Text passage:
= = = = = = =
Apr 15

Viv’s Great American Food Adventure: Classic Salads


Classic American Salads


Italy has the Caprese, southern France has the Niçoise, and Thailand has Som Tam (green papaya salad). Every nation has at least one famous salad in some way or form, and America is no exception. In fact, America has THREE to its name, all of them globally famous: the Cobb salad, the Caesar salad and the Waldorf salad. And all of them has a bit of a story behind them.


Growing up, all my veggies were eaten hot, fresh out of the pan with lots of garlic. I remember my mother taking my sister and I to a restaurant once and I ordered a salad, not fully comprehending what it was all about. I think I must’ve been around six or seven years old at the time, but it felt terribly grown up to order a salad. Anyway, the salad came, accompanied by the kids’ speghetti plate. I was baffled … someone had obviously forgotten to cook my “veggies”, and this speghetti thing tasted vile (first time eating foreign food). Needless to say I didn’t touch my food and ended up getting a glare from Mum across the table. I settled for a bowl of cream of chicken soup in the end.
= = = = = = =
(Stored data)
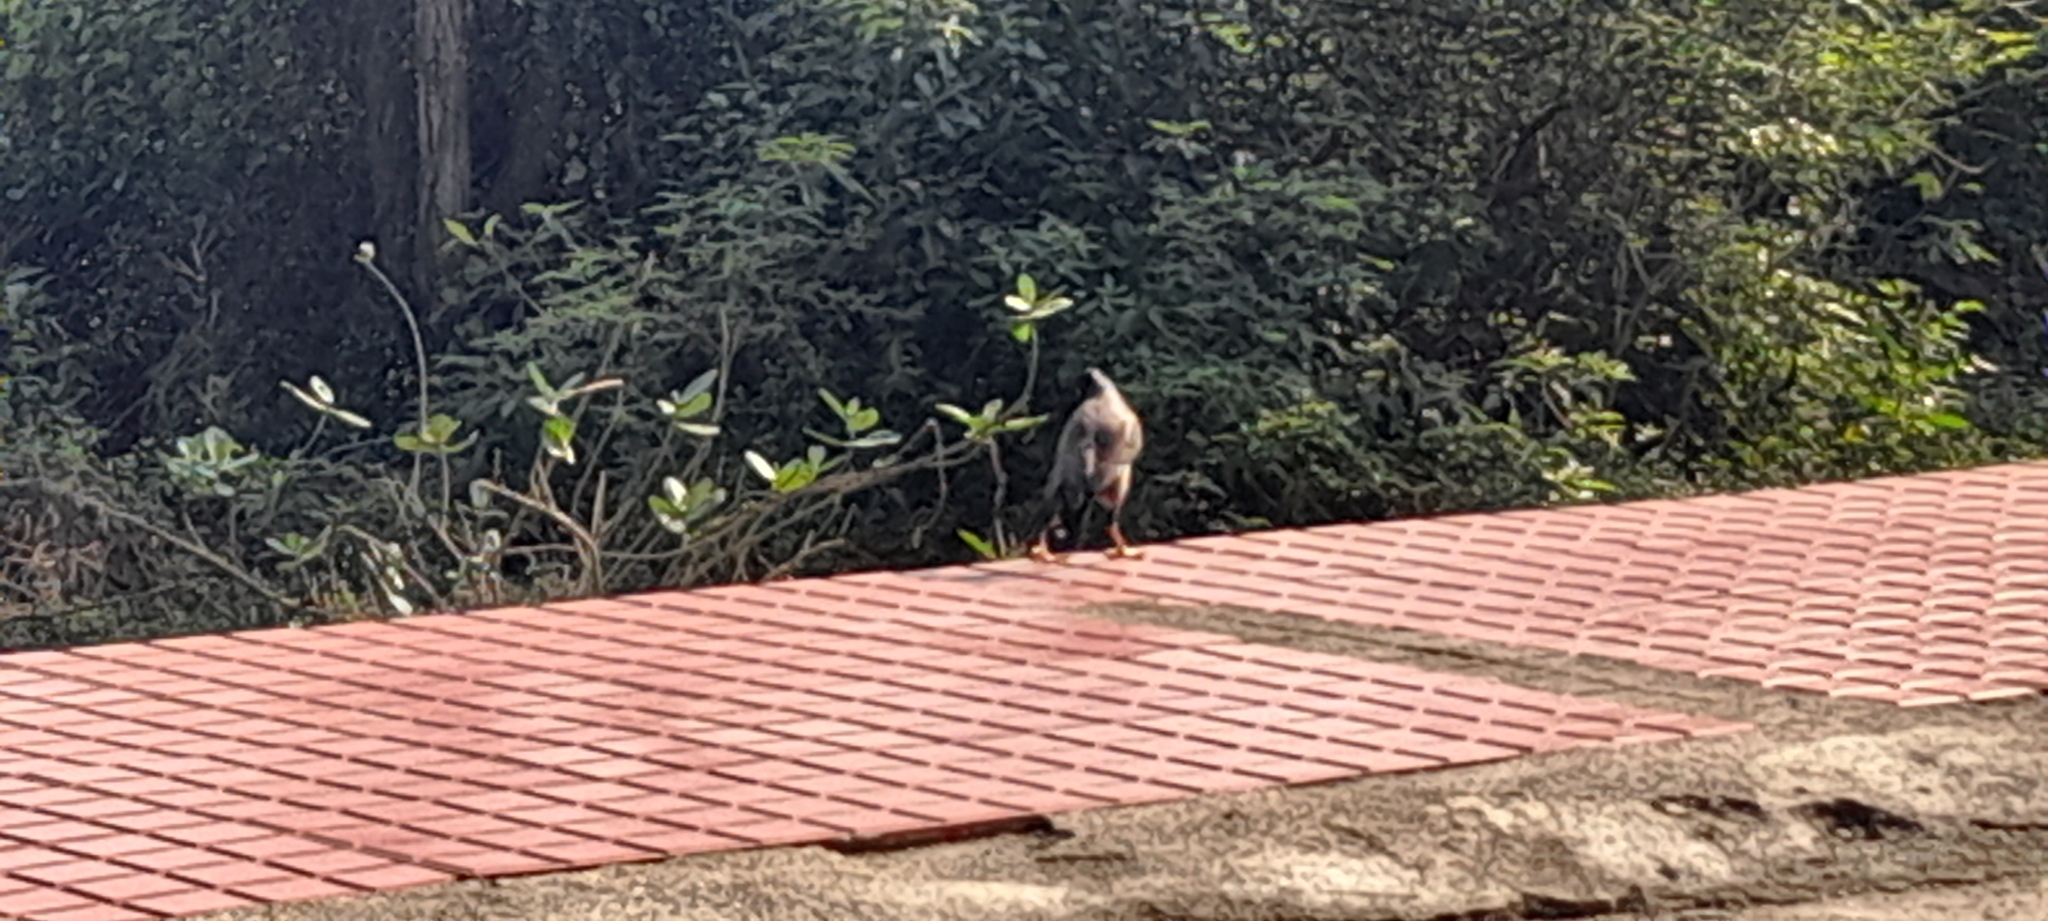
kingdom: Animalia
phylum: Chordata
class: Aves
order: Passeriformes
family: Sturnidae
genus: Acridotheres
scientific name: Acridotheres tristis
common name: Common myna
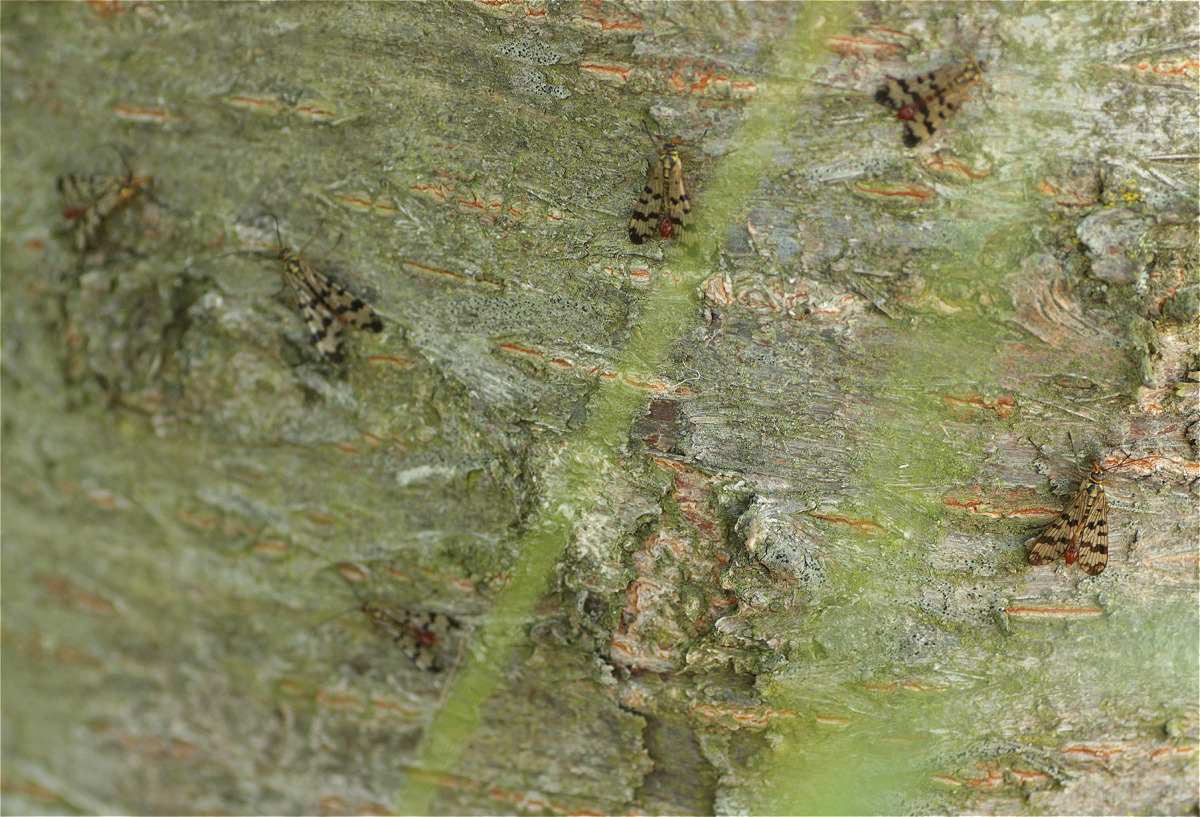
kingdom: Animalia
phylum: Arthropoda
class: Insecta
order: Mecoptera
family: Panorpidae
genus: Panorpa
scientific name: Panorpa communis
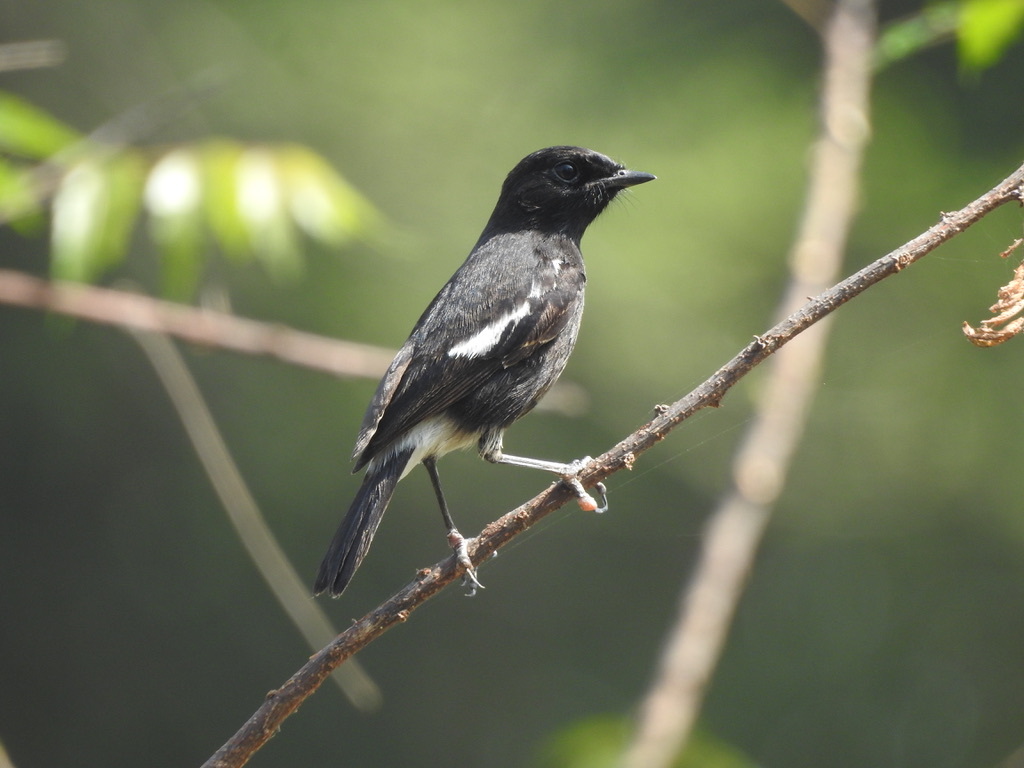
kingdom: Animalia
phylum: Chordata
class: Aves
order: Passeriformes
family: Muscicapidae
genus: Saxicola
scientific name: Saxicola caprata
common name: Pied bush chat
= = = = = = =
Problems to solve:
#1 According to the salad post, which three American salads are famous around the world?
#2 Echo the salad post word for word, starting at "Growing up, all" and ending at "in the end.".
#3 Proceed with the post about classic American salads from the point where it stops.

Per-task answers:
#1 The Cobb salad, the Caesar salad and the Waldorf salad.

#2
Growing up, all my veggies were eaten hot, fresh out of the pan with lots of garlic. I remember my mother taking my sister and I to a restaurant once and I ordered a salad, not fully comprehending what it was all about. I think I must’ve been around six or seven years old at the time, but it felt terribly grown up to order a salad. Anyway, the salad came, accompanied by the kids’ speghetti plate. I was baffled … someone had obviously forgotten to cook my “veggies”, and this speghetti thing tasted vile (first time eating foreign food). Needless to say I didn’t touch my food and ended up getting a glare from Mum across the table. I settled for a bowl of cream of chicken soup in the end.

#3
Two years later, aged eight, I was at a friend’s house on a playdate afternoon. She was French and an only child, but that’s besides the point. For lunch her mother made a cold rice salad which I think contained chicken, green onions and boiled eggs, and she served it with plain crackers … oh, how the French eat so well. But I didn’t know it at the time. I thought it was the weirdest thing ever to put in such a nice serving bowl. Ever one to speak my mind, I pointedly asked if she had prepared it for their pet cats (yikes!), to which she replied, “No, dear. This is for us”. I didn’t say another word after that … I didn’t eat her salad either. I simply ate the plain crackers silently coz Momma always said just because you have a problem with someone’s cooking, doesn’t mean you have to point it out and cause a scene at the table.


Salads and me didn’t mix again until much later on in life. To survive on the cheap in my college days I learnt how to make myself a chef’s salad and from then on my appreciation for salads grew. I like salads with a light creamy dressing, or plain olive oil and sea salt. Highly acidic dressings put me off, which is why I think today’s selection of salads appeal.




The Cobb Salad.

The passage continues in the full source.